Olhemos para a armadilha que consiste em definir como objectivos individuais dos professores os valores que podem e devem constituir metas organizacionais:

  • Imaginemos que numa escola se define como meta para o sucesso alcançar uma taxa de transição global de 95% dos alunos;
  • Imaginemos que, numa lógica de “simplificação do processo”, nessa escola não são analisadas as séries estatísticas por disciplina e por ano de escolaridade;
  • Imaginemos que, na senda do “nacional-porreirismo”, os avaliados “simplificam” o processo e aceitam como um objectivo baixar a sua taxa de insucesso para um valor de 5%, cumprindo assim os valores da meta organizacional;
  • Isso significa que numa turma de 28 alunos cada um dos professores “pode” apenas propor um nível negativo (2 negativas = 7.14%);
  • Isso significa também que, a menos que haja uma concentração de negativas em dois ou três alunos, nenhum aluno dessa turma ficará retido, uma vez que são precisas 3 ou mais negativas para acontecer a retenção.
  • Relativamente ao 9º ano, acrescentando a este raciocínio o de os professores de Língua Portuguesa e Matemática estarem condicionados pela comparação entre os seus resultados e os dos exames nacionais, e recordando os níveis de exigência colocados, tanto na elaboração como na correcção das provas, no ano lectivo anterior, é de prever que só algum louco ou alguém com uma auto-estima inabalável se atreva a reprovar um aluno nestas duas disciplinas.

É pois com base nestas premissas que a ministra pode anunciar, com total despudor, que em breve haverá 100% de sucesso na escola pública. Claro que não se refere à qualidade das aprendizagens nem ao sucesso na aquisição de competências académicas, mas apenas ao sucesso estatístico que permite ganhar eleições e satisfazer as instâncias de regulação internacional, a quem o país se submete como contrapartida por algum auxílio económico.

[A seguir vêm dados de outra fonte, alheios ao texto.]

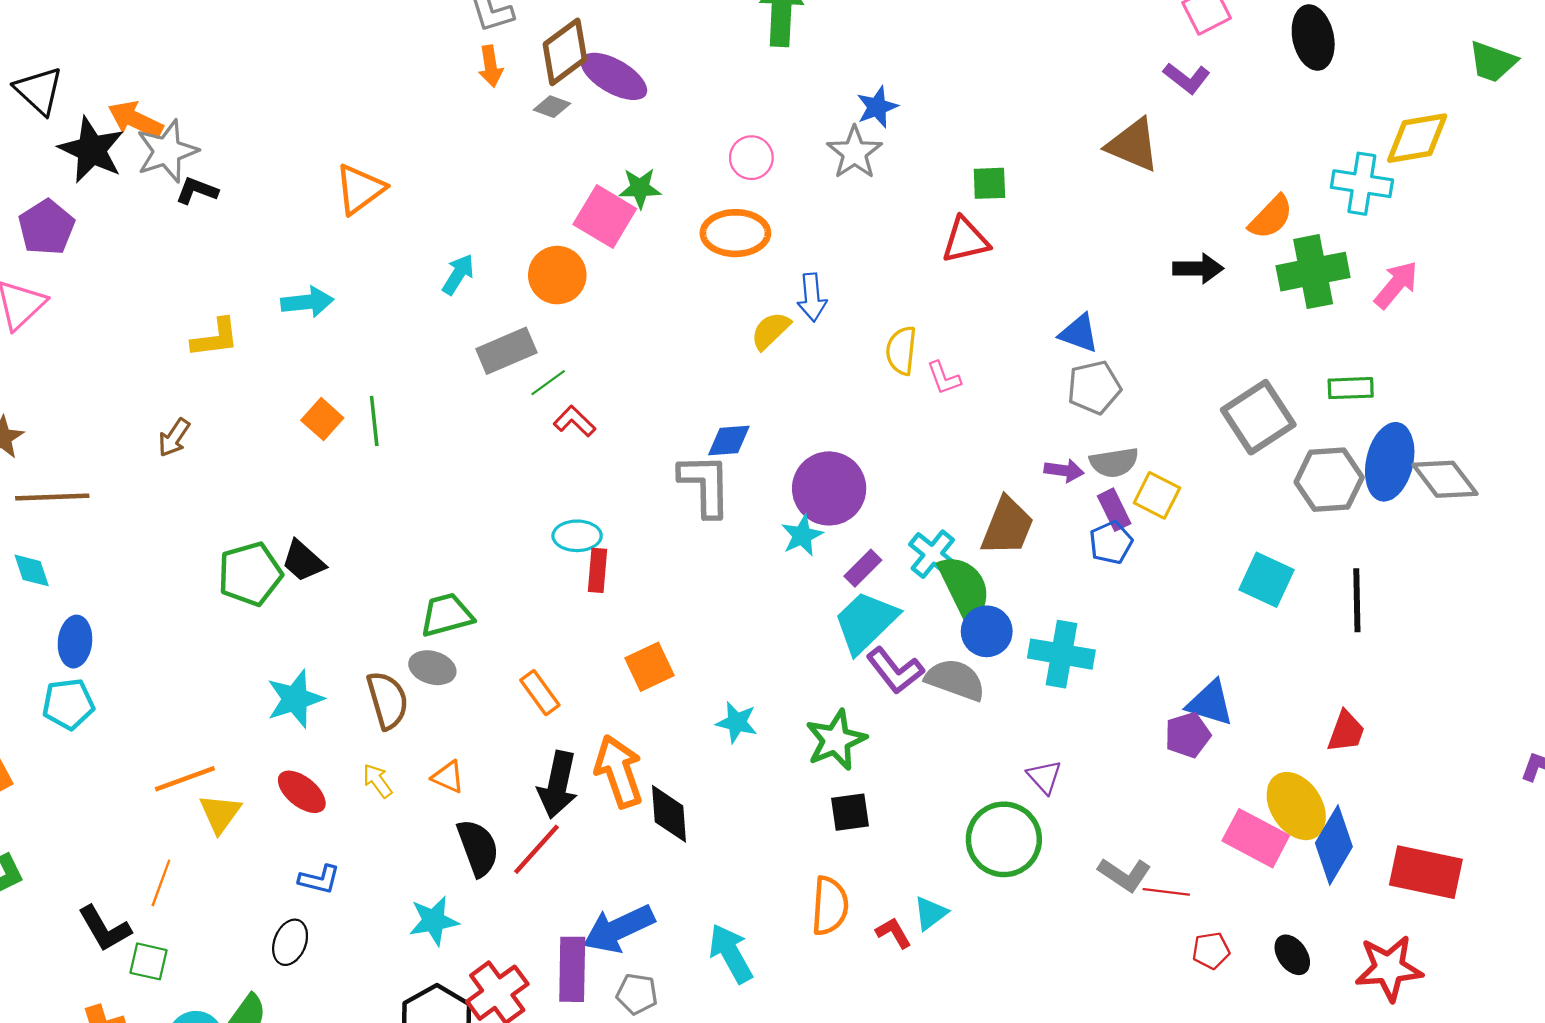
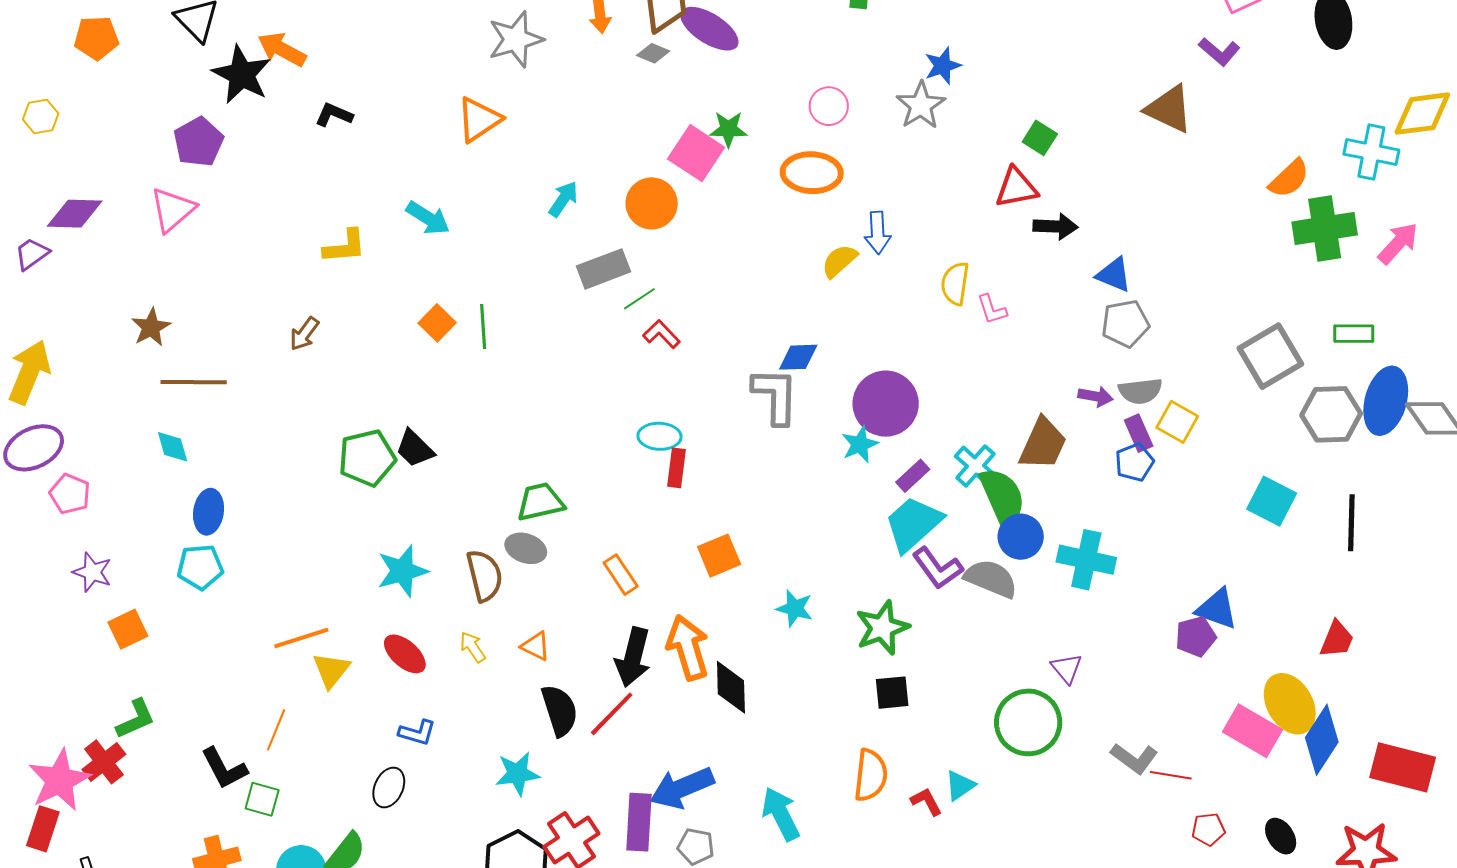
gray star: (167, 151) -> (516, 39), moved
green square: (989, 183) -> (1040, 138), turned 32
black arrow: (1198, 269) -> (1055, 226), moved
cyan arrow: (307, 302) -> (428, 218), turned 36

É por isso que a forma correcta de combater o eleitoralismo e a desonestidade demagógica deste modelo de avaliação (senão mesmo a única forma de o fazer), é renunciando a simplificações mistificadoras, exigindo seriedade e rigor nos processos e obrigando os órgãos de gestão das escolas e os respectivos avaliadores a cumprirem tudo o prescrito na legislação em vigor.

Por muito trabalho que isso dê a toda a gente, e fazendo-o de forma contextualizada em cada escola, sem pretender copiar esquemas que são bons num sítio mas inexequíveis noutro.